TAREFAS:
1. Responda com base na notícia sobre a condenação em Brasiléia:
(a) Que órgão apresentou a denúncia contra o réu?
(b) Que idade tinha a vítima?
(c) Qual foi a pena privativa de liberdade fixada na sentença?
2. Segundo a notícia sobre a condenação em Brasiléia, como o réu conseguiu ficar sozinho com a vítima no dia do crime?

TEXTO:
———
Vítima, de dez anos de idade, é cunhada do agressor; réu arquitetou situação para que parentes não estivessem em casa no momento do crime, entendeu o juiz de Direito sentenciante
Entenda o caso
Conforme a denúncia do Ministério Público do Acre (MPAC), o réu seria cunhado da vítima e se aproveitou da autoridade que exercia para praticar conjunção carnal e ato libidinoso com a criança, na ausência da mãe e dos irmãos da vítima.
Dessa forma, foi requerida a condenação do denunciado por ter praticado o estupro de vulnerável, valendo-se de relação de autoridade com a vítima. Considerado pela lei como crime hediondo, a pena para o delito, segundo o Código Penal, vai de 8 a 15 anos de prisão, podendo ser aumentada pela metade se cometida por agente ascendente, padrasto ou madrasta, tio, irmão, cônjuge, companheiro, tutor, curador etc.
Sentença
O decreto do juiz de Direito Clóvis Lodi entendeu que as provas são mais que suficientes para a condenação do réu, em especial pelos depoimentos concisos e coerentes da vítima, informantes e testemunhas no processo, bem como pelo laudo de sexologia forense realizado na garota.
Dessa forma, o magistrado titular da Vara Criminal da Comarca de Brasiléia, apesar das narrativas da defesa, chegou à verdade real dos fatos, conseguindo descrever até mesmo o modus operandi do denunciado, com detalhes, se utilizando da autoridade que exercia sobre os membros da família.
“Ficou demonstrado a relação de submissão da vítima com o réu (seu cunhado), sendo que ao chegar na residência (no dia do crime) pediu para genitora da vítima comprar algo para almoçar e também deu dinheiro para duas crianças que estavam na casa para irem comprar balas, razão pela qual conseguiu ficar sozinho com a vítima e consumar (o crime de estupro de vulnerável”, registrou Lodi na sentença.
A pena privativa de liberdade foi fixada em 18 anos e 6 meses de prisão. O regime inicial de cumprimento é o fechado. Ainda cabe recurso contra a sentença privativa de liberdade.
———
Dados de compreensão de gráficos:

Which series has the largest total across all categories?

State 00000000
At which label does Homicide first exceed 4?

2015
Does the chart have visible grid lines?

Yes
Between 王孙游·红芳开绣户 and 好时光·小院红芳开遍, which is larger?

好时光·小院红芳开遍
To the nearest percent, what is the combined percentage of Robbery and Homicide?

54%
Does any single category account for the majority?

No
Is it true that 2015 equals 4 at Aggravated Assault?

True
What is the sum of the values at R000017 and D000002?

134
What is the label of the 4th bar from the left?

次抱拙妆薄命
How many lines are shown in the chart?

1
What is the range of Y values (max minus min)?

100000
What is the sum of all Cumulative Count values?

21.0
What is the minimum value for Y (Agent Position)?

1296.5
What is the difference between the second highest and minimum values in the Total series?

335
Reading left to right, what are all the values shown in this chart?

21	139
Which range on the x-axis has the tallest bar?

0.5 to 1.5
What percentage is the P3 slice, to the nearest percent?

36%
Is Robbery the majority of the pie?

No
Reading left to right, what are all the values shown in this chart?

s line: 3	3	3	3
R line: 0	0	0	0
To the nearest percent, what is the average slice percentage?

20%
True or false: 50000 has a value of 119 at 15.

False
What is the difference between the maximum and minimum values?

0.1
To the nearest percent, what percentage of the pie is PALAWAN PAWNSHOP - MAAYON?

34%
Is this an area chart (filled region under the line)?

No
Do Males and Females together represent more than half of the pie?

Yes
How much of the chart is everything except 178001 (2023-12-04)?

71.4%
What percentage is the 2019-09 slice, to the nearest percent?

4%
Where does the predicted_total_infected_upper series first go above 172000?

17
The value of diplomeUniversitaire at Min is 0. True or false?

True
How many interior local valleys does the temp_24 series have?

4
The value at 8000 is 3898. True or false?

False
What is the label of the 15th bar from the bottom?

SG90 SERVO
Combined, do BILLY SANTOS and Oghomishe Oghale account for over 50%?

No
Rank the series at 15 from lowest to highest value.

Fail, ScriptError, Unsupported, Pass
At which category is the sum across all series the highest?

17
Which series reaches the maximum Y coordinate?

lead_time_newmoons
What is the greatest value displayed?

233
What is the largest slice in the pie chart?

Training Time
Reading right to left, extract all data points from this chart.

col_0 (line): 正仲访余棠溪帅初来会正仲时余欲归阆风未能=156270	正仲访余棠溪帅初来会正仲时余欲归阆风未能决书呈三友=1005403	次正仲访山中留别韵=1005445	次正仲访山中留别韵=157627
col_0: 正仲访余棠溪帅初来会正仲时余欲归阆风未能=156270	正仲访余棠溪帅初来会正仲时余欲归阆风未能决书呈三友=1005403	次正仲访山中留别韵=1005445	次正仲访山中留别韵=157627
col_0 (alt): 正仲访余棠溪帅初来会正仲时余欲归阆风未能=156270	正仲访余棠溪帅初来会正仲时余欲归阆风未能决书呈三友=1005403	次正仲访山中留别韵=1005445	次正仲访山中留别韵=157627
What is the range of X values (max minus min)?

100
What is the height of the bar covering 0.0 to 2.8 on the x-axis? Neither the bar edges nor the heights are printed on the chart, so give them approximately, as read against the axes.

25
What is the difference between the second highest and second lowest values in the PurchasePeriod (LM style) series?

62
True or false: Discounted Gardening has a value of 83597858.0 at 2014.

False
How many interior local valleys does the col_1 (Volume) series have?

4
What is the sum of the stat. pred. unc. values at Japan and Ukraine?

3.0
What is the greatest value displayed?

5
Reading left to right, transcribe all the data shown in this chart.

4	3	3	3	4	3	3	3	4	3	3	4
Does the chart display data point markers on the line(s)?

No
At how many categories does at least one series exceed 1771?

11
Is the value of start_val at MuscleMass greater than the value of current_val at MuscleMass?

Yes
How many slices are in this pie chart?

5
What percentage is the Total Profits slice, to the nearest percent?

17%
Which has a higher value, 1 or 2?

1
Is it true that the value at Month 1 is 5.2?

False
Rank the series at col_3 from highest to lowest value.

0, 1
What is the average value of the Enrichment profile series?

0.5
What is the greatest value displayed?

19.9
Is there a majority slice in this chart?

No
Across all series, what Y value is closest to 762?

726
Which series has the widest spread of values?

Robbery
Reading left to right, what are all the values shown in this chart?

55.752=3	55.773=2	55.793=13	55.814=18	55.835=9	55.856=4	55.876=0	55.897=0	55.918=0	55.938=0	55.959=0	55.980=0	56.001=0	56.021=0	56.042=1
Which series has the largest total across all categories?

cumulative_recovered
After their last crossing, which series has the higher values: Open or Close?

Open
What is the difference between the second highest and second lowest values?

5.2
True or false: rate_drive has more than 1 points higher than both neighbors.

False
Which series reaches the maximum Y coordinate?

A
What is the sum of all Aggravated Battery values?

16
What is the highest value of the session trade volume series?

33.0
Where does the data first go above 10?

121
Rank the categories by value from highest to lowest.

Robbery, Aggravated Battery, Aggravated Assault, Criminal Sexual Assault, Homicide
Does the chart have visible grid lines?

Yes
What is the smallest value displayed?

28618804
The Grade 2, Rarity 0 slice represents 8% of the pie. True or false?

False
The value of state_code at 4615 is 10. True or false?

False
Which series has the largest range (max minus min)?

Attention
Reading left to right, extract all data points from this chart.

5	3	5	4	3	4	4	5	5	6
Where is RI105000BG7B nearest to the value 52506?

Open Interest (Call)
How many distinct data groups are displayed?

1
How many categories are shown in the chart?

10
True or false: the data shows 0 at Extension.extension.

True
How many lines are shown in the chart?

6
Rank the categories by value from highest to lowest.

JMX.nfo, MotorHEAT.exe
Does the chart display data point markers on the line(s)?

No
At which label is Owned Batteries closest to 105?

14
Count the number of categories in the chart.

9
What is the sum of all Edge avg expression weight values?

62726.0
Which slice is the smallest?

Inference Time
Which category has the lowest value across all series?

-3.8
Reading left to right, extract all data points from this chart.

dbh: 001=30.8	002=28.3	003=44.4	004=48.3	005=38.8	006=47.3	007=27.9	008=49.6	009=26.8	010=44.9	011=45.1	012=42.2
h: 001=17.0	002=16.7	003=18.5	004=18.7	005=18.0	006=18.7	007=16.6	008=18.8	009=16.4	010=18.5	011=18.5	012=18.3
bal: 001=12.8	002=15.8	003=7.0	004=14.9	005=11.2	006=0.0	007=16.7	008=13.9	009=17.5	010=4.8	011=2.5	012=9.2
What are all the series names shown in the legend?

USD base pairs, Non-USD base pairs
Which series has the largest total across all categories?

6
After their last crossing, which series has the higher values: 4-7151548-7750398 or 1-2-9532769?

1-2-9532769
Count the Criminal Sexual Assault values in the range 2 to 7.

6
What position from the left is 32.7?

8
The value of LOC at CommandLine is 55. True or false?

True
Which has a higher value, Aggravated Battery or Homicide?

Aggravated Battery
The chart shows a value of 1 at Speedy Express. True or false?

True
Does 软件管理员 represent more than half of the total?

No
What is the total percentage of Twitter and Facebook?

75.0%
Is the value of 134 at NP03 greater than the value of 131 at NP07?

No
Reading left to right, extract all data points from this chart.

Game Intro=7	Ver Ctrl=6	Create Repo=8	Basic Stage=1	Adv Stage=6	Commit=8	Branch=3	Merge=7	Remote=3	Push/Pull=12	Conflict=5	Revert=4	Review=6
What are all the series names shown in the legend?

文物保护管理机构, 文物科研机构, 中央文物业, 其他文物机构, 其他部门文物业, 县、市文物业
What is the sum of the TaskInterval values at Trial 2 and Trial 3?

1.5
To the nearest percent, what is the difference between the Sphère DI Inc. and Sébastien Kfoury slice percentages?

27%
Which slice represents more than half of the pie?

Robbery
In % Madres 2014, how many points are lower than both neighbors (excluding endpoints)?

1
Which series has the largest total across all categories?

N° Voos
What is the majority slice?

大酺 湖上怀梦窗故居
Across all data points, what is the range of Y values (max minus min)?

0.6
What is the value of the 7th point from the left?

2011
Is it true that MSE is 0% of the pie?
———
RESPOSTAS EM ORDEM:
1.
(a) O Ministério Público do Acre (MPAC).
(b) Dez anos.
(c) 18 anos e 6 meses de prisão, em regime inicial fechado.

2. Ao chegar à residência, o réu pediu que a mãe da vítima fosse comprar algo para o almoço. Também deu dinheiro a duas crianças que estavam na casa para que fossem comprar balas. Com isso, ficou sozinho com a vítima.